▶ Saved entries
== Segment start ==
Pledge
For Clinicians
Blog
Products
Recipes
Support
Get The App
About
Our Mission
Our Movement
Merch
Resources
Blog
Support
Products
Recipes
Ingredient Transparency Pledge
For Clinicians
== Segment end ==
▶ Problem statement
Write out all the data exactly.

▶ Result for this exercise
Pledge
For Clinicians
Blog
Products
Recipes
Support
Get The App
About
Our Mission
Our Movement
Merch
Resources
Blog
Support
Products
Recipes
Ingredient Transparency Pledge
For Clinicians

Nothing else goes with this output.